The US military has a major drone base in Agadez, Niger, which it may lose control of following a coup d'état last month.
Originally planned as a base for surveillance drones when built in 2014, the base has evolved over time. It is now home to armed Reaper drones and is the largest facility of its kind in Africa.
The fate of the base is up in the air now, following a coup d'état that ousted President Mohamed Bazoum’s government and replaced it with the National Council for the Safeguarding of the Country military junta on July 26.
The 10-year usage agreement, signed with the previous government, expires next year, as relations under the new regime have done an abrupt about-face. Niger had good relations with former colonial power France, which maintains a 2,000-strong military force there to guard against jihadist insurrectionists.
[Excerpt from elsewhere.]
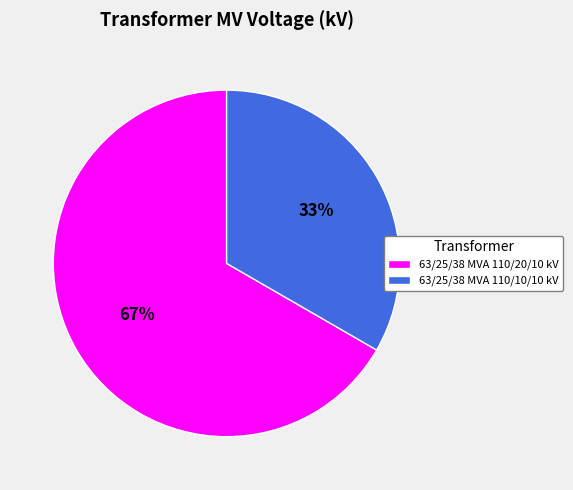

Combined, do 63/25/38 MVA 110/20/10 kV and 63/25/38 MVA 110/10/10 kV account for over 50%?

Yes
However, as reported by bna IntelliNews, the war in Ukraine and the clash between East and West has had dramatic consequences in Africa. The military junta has abandoned France and thrown in its lot with Moscow. Russia has rapidly expanded its influence in Africa including in Niger.
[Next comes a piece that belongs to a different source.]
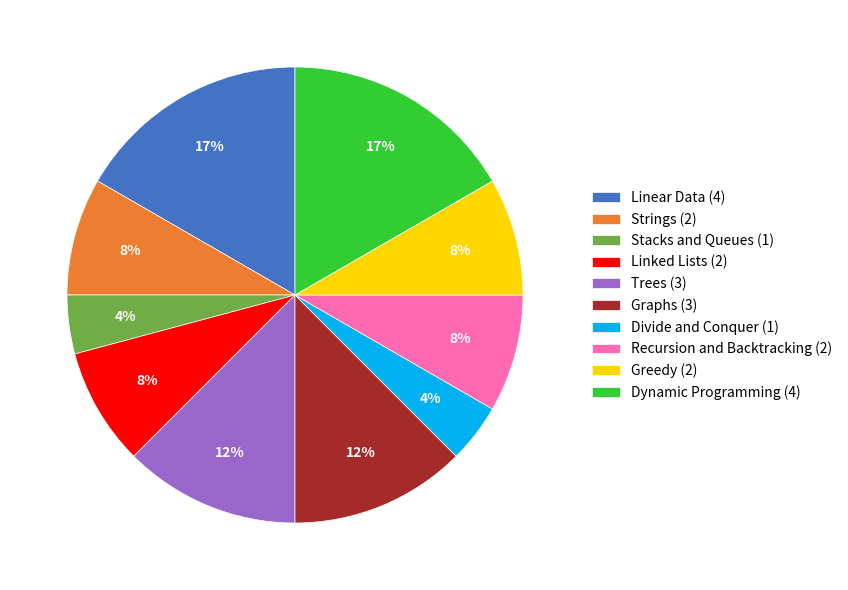

Is the sum of Linear Data (4) and Stacks and Queues (1) greater than half?

No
The Agadez drone base, officially referred to as Nigerien Air Base 201 (AB 201), was a core component of the expanded US military presence in Africa, and was the most expansive base-building endeavour ever undertaken by the US Air Force.
Unlike many drone bases in Africa, which are often tied to larger airports or airfields, Agadez necessitated creating a comprehensive infrastructure from the ground up due to the absence of existing facilities. As a result, the sheer scale of the undertaking has made Agadez the most expansive “airman-built” initiative in the history of the US Air Force.
In addition to the operational centre, the base boasts a well-equipped environment reminiscent of typical US installations, complete with recreational facilities, accommodations, and amenities that come with for its personnel.